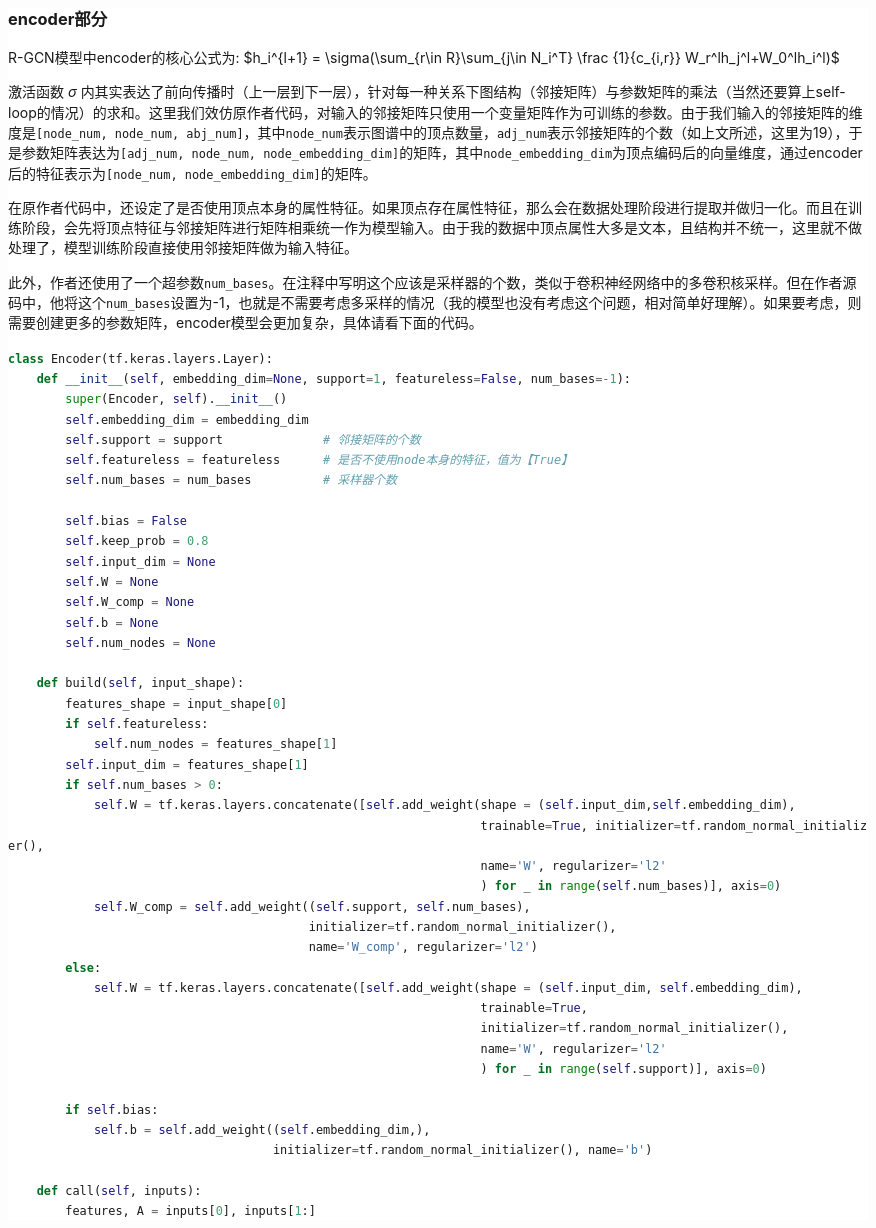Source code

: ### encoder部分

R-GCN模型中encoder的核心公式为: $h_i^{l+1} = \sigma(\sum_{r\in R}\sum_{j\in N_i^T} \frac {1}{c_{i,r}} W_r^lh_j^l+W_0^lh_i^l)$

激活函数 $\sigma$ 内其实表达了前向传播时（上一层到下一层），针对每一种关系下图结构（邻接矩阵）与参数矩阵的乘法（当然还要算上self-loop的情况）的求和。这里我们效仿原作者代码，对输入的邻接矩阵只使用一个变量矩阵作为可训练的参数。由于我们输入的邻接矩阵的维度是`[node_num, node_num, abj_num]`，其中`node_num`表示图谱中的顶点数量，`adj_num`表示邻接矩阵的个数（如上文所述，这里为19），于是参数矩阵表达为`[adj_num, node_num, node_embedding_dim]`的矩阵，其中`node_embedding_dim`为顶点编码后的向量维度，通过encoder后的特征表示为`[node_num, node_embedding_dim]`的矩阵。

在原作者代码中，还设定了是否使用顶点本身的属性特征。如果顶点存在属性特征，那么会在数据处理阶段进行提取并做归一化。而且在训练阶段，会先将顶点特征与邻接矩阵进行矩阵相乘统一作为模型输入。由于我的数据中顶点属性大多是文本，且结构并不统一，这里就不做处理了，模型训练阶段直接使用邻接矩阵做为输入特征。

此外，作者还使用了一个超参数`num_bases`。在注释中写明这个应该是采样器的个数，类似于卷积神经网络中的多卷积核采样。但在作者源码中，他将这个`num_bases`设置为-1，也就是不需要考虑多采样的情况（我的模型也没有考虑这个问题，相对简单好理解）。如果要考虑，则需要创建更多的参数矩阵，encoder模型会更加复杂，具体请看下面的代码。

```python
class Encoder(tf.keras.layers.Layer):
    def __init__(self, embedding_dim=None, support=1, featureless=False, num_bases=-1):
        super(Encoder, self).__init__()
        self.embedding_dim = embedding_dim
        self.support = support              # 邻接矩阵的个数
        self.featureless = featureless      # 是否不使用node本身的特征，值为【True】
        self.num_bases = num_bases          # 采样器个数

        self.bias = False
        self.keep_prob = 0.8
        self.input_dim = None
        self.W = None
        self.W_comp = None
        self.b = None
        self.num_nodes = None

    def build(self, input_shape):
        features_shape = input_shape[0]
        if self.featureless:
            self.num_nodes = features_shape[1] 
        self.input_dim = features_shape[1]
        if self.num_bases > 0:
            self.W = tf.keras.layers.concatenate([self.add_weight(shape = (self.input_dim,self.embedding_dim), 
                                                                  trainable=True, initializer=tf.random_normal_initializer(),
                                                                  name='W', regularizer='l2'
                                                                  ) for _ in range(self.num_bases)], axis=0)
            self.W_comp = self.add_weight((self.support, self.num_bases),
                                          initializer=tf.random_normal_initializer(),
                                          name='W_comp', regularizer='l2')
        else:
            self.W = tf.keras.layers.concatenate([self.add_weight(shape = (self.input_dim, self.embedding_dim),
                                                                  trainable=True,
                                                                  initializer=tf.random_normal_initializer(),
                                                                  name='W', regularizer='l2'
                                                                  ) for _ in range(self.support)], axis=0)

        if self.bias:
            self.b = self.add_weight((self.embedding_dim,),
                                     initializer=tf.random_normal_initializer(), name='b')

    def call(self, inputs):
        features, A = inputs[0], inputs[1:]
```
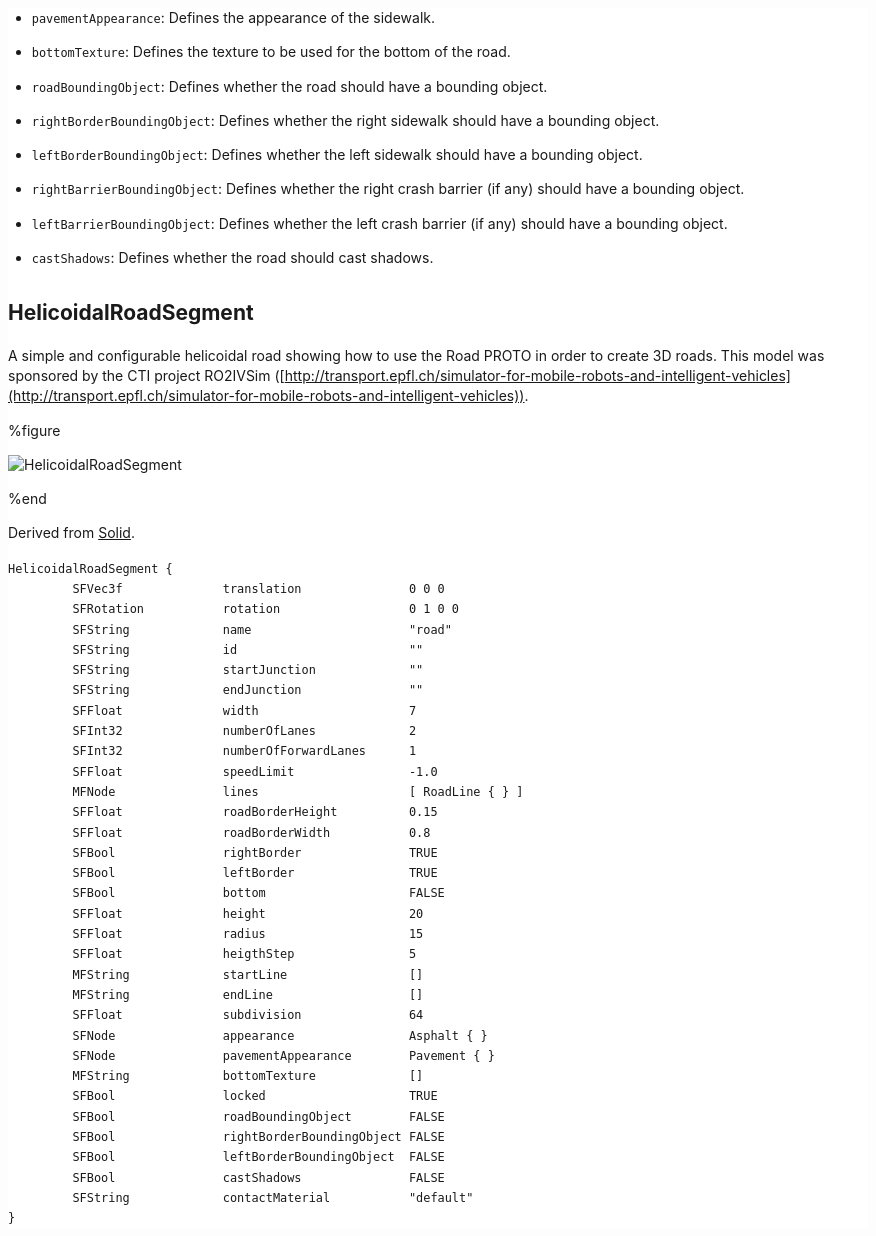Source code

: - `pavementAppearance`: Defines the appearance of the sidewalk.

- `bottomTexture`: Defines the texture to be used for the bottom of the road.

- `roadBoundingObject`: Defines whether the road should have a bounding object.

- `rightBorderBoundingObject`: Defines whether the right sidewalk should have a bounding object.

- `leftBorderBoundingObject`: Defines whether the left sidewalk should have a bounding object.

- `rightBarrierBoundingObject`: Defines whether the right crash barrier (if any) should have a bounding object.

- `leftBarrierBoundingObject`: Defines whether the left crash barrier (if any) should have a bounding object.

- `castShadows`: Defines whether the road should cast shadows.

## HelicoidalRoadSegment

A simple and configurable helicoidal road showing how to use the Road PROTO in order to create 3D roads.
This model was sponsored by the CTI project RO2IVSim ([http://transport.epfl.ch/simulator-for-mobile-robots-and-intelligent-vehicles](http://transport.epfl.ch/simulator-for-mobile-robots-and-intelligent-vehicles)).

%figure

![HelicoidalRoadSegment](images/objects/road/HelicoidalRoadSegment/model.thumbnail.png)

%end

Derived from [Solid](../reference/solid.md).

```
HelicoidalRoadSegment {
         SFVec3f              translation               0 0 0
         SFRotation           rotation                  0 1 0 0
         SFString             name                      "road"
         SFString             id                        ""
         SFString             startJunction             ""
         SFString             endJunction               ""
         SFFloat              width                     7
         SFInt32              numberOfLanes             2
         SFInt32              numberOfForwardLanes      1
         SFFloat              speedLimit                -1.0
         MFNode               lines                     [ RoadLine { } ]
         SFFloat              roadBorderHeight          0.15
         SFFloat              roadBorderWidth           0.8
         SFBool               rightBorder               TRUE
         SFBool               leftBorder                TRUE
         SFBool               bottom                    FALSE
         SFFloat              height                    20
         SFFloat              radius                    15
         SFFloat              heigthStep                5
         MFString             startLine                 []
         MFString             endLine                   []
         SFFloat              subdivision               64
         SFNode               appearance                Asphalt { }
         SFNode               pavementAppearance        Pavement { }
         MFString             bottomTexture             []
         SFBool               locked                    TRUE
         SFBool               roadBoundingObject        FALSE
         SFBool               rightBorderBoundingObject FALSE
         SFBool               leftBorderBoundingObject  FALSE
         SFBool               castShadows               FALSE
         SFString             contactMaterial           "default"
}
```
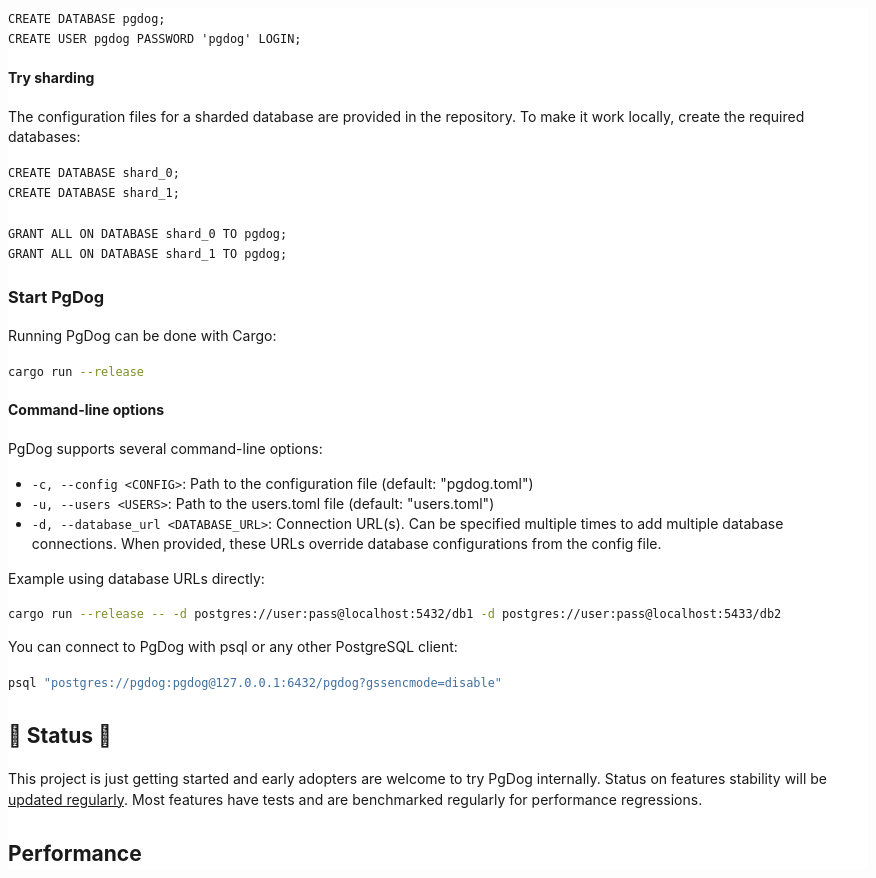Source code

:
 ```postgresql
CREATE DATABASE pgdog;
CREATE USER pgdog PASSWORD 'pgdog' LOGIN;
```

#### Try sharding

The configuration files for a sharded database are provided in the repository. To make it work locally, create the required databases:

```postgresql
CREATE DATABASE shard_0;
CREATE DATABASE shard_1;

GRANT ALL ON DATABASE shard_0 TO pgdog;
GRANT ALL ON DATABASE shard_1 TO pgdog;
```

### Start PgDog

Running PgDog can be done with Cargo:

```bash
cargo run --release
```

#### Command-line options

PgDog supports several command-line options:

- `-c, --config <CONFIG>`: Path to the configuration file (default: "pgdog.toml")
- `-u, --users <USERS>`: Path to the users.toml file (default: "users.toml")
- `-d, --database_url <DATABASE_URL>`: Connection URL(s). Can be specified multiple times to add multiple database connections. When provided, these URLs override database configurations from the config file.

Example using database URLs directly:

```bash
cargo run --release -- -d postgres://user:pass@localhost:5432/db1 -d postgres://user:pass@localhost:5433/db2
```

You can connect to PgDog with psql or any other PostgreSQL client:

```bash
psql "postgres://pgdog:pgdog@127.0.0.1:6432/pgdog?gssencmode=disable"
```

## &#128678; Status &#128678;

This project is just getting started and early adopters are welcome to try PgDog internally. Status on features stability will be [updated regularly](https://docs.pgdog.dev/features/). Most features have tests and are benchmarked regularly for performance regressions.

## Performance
☆ ☆ ☆ ☆ ☆
Requirement - Scan the data above and copy each line containing the word "Defines".

Exercise solution -
: - `pavementAppearance`: Defines the appearance of the sidewalk.
- `bottomTexture`: Defines the texture to be used for the bottom of the road.
- `roadBoundingObject`: Defines whether the road should have a bounding object.
- `rightBorderBoundingObject`: Defines whether the right sidewalk should have a bounding object.
- `leftBorderBoundingObject`: Defines whether the left sidewalk should have a bounding object.
- `rightBarrierBoundingObject`: Defines whether the right crash barrier (if any) should have a bounding object.
- `leftBarrierBoundingObject`: Defines whether the left crash barrier (if any) should have a bounding object.
- `castShadows`: Defines whether the road should cast shadows.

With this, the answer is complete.